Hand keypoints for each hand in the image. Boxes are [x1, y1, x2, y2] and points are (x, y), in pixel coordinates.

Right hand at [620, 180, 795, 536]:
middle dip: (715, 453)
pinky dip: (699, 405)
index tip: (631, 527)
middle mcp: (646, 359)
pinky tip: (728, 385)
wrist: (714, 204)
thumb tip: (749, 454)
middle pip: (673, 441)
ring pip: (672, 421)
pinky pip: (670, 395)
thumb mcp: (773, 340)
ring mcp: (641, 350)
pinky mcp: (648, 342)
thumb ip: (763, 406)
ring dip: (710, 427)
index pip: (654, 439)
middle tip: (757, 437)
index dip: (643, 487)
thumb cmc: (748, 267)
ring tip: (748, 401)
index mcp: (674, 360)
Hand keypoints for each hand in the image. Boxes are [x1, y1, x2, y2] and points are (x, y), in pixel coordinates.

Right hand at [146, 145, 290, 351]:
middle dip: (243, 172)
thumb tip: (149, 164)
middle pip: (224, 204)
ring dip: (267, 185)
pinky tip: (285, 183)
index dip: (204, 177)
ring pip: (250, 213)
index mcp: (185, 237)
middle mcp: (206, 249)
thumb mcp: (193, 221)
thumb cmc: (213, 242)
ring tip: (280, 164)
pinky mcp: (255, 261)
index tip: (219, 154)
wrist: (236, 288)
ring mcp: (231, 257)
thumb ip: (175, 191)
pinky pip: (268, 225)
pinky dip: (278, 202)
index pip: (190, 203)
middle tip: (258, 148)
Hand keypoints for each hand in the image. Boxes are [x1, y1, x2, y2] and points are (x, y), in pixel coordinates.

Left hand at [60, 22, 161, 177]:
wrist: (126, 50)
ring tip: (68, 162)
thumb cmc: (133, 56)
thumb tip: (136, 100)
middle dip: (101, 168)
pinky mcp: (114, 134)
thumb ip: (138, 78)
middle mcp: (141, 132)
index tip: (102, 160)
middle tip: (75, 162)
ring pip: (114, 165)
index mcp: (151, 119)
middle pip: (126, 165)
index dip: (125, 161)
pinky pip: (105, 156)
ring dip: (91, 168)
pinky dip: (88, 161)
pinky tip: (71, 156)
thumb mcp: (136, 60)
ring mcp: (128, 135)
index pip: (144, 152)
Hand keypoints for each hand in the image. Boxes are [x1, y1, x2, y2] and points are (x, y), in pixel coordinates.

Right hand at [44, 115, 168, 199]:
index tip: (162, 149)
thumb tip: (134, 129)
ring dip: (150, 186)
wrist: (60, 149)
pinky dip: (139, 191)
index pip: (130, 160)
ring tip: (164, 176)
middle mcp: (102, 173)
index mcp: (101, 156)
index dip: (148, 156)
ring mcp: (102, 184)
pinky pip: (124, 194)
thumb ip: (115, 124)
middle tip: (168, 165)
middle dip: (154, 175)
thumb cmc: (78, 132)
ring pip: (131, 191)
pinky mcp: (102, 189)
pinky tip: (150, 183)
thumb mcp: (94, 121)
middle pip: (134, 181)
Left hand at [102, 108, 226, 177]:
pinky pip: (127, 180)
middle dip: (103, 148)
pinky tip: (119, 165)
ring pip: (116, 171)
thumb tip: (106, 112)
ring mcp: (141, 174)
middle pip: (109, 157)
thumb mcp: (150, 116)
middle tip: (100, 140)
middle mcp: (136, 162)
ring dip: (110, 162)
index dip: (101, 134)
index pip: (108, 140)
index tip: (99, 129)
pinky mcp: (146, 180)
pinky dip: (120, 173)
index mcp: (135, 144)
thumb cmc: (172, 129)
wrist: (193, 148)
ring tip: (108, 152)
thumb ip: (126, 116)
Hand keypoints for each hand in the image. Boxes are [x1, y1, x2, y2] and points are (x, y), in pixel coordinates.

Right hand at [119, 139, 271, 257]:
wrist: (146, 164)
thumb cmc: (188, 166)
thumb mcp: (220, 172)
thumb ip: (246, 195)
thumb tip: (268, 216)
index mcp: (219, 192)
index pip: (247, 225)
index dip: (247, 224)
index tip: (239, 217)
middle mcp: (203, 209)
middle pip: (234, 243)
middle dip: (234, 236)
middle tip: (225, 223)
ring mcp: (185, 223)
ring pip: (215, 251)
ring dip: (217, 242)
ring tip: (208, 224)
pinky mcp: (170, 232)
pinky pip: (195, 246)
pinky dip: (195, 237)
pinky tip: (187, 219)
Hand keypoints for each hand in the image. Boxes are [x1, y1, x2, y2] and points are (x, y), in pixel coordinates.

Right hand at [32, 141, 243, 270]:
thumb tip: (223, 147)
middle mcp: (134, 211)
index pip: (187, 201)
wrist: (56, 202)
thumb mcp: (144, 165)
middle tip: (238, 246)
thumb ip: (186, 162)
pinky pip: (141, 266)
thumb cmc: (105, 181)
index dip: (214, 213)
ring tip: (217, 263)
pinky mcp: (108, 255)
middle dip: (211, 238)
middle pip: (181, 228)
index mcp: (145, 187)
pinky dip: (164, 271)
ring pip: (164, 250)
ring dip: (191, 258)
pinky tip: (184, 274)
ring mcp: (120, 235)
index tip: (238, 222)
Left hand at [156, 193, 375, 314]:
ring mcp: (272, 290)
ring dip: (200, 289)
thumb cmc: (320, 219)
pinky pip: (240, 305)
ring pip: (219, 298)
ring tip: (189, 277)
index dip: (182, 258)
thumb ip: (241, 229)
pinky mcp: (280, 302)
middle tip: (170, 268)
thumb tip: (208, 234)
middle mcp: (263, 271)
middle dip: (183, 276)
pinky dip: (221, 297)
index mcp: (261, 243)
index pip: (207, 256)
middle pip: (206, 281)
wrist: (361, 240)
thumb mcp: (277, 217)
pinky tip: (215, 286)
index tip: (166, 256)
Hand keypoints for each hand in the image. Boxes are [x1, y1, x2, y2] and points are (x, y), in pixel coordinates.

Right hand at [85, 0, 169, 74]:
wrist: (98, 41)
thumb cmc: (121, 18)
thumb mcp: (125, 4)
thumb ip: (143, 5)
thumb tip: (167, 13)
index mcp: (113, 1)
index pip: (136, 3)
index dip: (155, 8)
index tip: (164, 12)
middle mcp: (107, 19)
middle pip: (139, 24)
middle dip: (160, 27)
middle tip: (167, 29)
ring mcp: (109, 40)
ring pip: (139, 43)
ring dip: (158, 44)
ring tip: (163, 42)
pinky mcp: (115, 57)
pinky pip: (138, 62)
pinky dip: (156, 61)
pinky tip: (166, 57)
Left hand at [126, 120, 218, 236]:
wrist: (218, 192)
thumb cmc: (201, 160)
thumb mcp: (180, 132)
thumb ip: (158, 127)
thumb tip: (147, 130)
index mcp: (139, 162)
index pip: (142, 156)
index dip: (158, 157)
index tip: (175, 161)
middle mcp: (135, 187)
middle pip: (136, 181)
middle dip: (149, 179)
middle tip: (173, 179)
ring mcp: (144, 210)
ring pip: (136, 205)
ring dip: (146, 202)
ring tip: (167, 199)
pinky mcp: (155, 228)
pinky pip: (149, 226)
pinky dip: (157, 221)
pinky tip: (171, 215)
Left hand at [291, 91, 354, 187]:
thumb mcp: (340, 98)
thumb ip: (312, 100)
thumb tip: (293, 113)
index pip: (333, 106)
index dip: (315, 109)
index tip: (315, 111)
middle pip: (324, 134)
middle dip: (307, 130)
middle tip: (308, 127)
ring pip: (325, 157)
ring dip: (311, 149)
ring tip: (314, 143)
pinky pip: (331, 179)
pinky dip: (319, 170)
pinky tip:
+++
Your instructions: Set aside each line above that includes the string "Right" and report it.

Task answer:
Right hand at [620, 180, 795, 536]:
Right hand at [146, 145, 290, 351]:
Right hand at [44, 115, 168, 199]:
Right hand at [119, 139, 271, 257]:
Right hand at [32, 141, 243, 270]:
Right hand at [85, 0, 169, 74]:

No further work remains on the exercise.